The impact of this however is other talented people look at this and go, “no, if something this weak ends a parliamentary career then this parliament gig isn’t for me”….
When you drive out talent, you’re left with what we have.
I’m still trying to figure out the considerable talent you refer to with respect to Christian Porter – I don’t see it and plenty of others don’t either but you do and that’s fine.
I guess Andrew Robb should have used an anonymous trust for his payment from the Chinese (which you are arguing would have been totally fine) instead of taking a public position. Live and learn I guess.
Porter . Considerable talent
Aaaahhhahhahhahhahahha
Yeah righto
“Surely you can pick a better victim than Christian Porter”
Not if you’re a Rockingham white trash. Then Porter is as good as they go.
‘The electorate for the main is apathetic, thus is it difficult to get a gauge on the respect they give.’ precisely
the lights need to go out to make it a real crisis, but ………
energy suppliers know this, so will supply just enough to keep them on, and look like they are saving the day
labor on the other hand, have zero PR skills, and so will be steamrolled again by their own stupidity
And when you tell peoople on this blog the only difference between the ALP and the LNP is the spelling, they don’t get it. Perhaps when they get their first $800 power bill the penny may drop.
Only solution? Thomas Jefferson, Teach them to fear the people.
Agree. LNP is fantastic!
They really do care about people.
I can’t decide or it’s the frightening
I Care A Lot
Or the FNM We Care A lot
Reserved gas should be a no brainer, except in Straya!

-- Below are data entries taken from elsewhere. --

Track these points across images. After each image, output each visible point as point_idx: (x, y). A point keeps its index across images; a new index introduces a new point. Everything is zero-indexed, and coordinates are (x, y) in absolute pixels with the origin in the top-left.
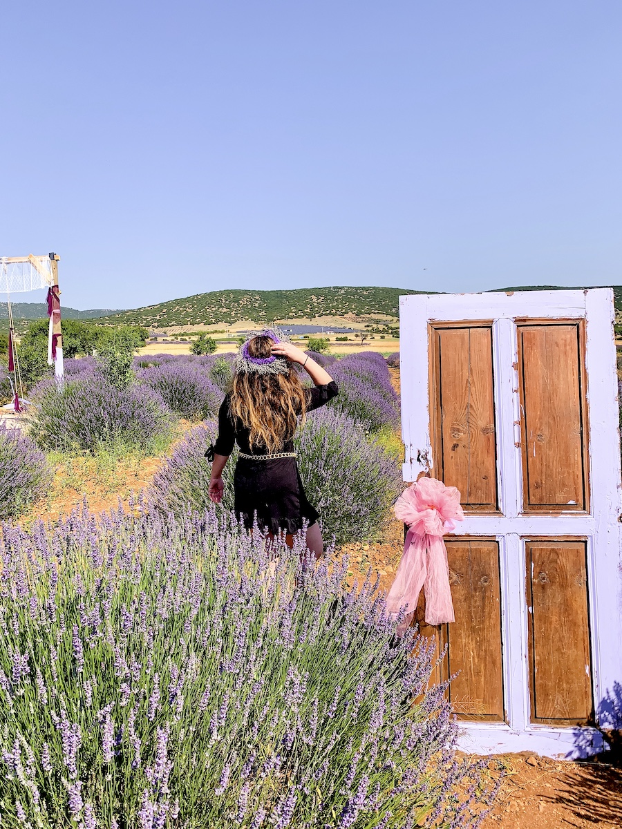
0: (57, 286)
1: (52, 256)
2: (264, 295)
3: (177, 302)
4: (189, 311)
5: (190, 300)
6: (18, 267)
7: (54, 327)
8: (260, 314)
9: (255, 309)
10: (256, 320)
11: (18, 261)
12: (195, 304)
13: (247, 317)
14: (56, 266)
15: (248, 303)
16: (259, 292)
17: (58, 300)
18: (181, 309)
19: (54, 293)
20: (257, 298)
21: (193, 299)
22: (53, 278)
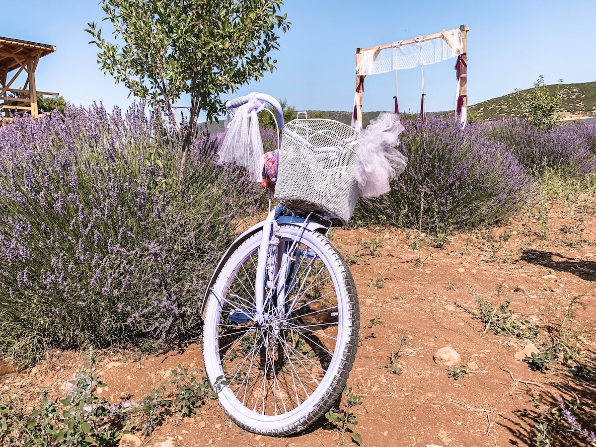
0: (465, 54)
1: (462, 28)
2: (582, 87)
3: (492, 101)
4: (504, 107)
5: (505, 98)
6: (432, 42)
7: (460, 90)
8: (578, 105)
9: (572, 101)
10: (572, 111)
11: (432, 37)
12: (510, 101)
13: (562, 109)
14: (466, 36)
15: (564, 96)
16: (577, 85)
17: (466, 66)
18: (497, 107)
19: (462, 60)
20: (575, 90)
21: (509, 97)
22: (462, 47)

Goes to show how much we need hydrocarbons. We don’t appreciate them and think we can transition away from them, until they are expensive or unavailable.
The thing that the ALP/Greens haven’t figured out yet is that Solar & Wind required very cheap funding to cover the upfront costs. If funding rates are 5-7% will be interesting to see how it stacks up against reserved gas.
As solar and wind are also making $300+/MWh right now they might not need funding at all.
True but if gas/coal prices are driven down to say $10 and Coal to $100 via domestic reservation the electricity prices will also drop.
Not sure how the overall numbers stack up in that scenario in a high rates environment.
Well Romulus why don’t you just watch and find out for yourself.
There may be a good, market reason that there is a shortage of energy, globally:
Maybe it’s a bad, capital intensive and risky, cyclical business with a low return on capital that investors are not so keen to support for ESG reasons.
Just thinking out loud!
https://twitter.com/aeberman12/status/1537427965172137984?s=20&t=3XH52GSYMEZrWpp6WrkfgA
>electricity prices capped at $300/GJ
Surely that’s a typo where you meant MWh instead of GJ, since 1MWh = 3.6GJ?
Also, what’s the source for the traditional price of $25/MWh? AEMO’s dashboard doesn’t show that at all being the case for the several years of average annual prices it shows.
hay!
‘The Ins’ & ‘The Outs’ have been the plaything of oilmen since “Silent Cal” Coolidge.
y so surprised?
Im confused ..H&H seems to say the solution is to imposed a gas reservation but this article implies there is no legal framework to do so while suggesting the short term solution is to “import” WA gas. Can anyone clarify?